Prep 10 mins
Cook 40 mins
This recipe comes from Paula Deen's "Cooking with Paula Deen" magazine. I have not tried it yet but put here for safe keeping. She suggests this sandwich is served with a Bacon Horseradish Sauce ( Bacon Horseradish Sauce). Pork Tenderloin can be substituted for cost savings.
- 3⁄4 cup soy sauce
- 1⁄4 cup olive oil
- 3 tablespoons Worcestershire sauce
- 2 tablespoons fresh lemon juice
- 3 garlic cloves, minced
- 2 teaspoons ground black pepper
- 1 (4 1/2 lb) trimmed beef tenderloin
- 12 -15 onion rolls, split, buttered, and toasted
- In a large resealable plastic bag, combine soy sauce, oil, Worcestershire sauce, lemon juice, garlic, and pepper. Add tenderloin, seal bag, and refrigerate for at least 8 hours.
- Preheat oven to 425. Line a broiler pan with heavy-duty aluminum foil. Place rack on pan; spray with nonstick cooking spray.
- Drain tenderloin, discarding marinade. Place tenderloin on prepared pan. Bake for 40 to 45 minutes, or until a meat thermometer inserted in thickest portion reads 145. Let stand for 10 minutes before slicing.

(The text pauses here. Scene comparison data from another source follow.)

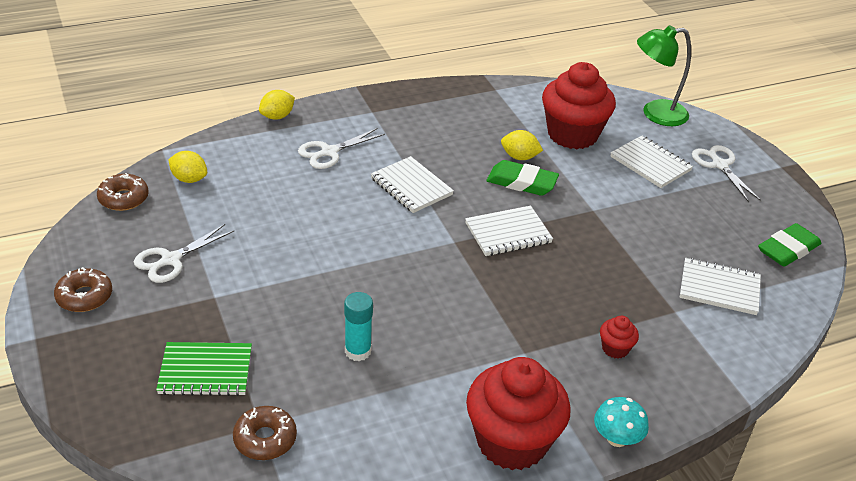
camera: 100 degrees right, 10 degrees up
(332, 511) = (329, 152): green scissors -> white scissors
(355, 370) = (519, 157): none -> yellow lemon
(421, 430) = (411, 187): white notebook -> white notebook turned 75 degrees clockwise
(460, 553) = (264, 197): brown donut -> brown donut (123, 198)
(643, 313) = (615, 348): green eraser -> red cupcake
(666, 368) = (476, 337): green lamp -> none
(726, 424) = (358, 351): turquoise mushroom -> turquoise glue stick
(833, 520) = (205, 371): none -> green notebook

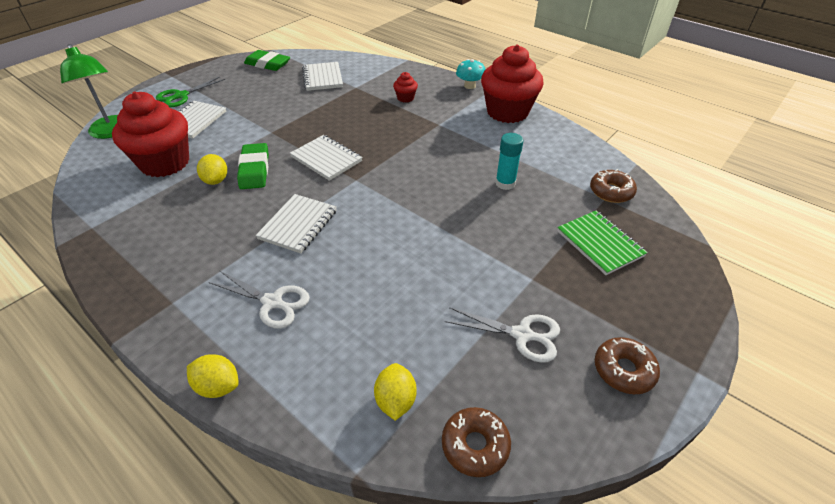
camera: 115 degrees left, 5 degrees up
(720, 165) = (181, 96): white scissors -> green scissors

- Spread desired amount of Bacon Horseradish Sauce over botttoms of buns. Top with desired amount of arugula. Top with sliced tenderloin. cover with bun tops. Serve immediately.
This is not a review.....but rather a question. I copied this recipe down quickly when I was in a waiting room...I noticed that you have 3/4 cup soy sauce...I wrote down 1/4 cup soy sauce. Not sure if I made an error or if you did. I don't have the book to check which is the correct amount. The sandwiches look delicious!!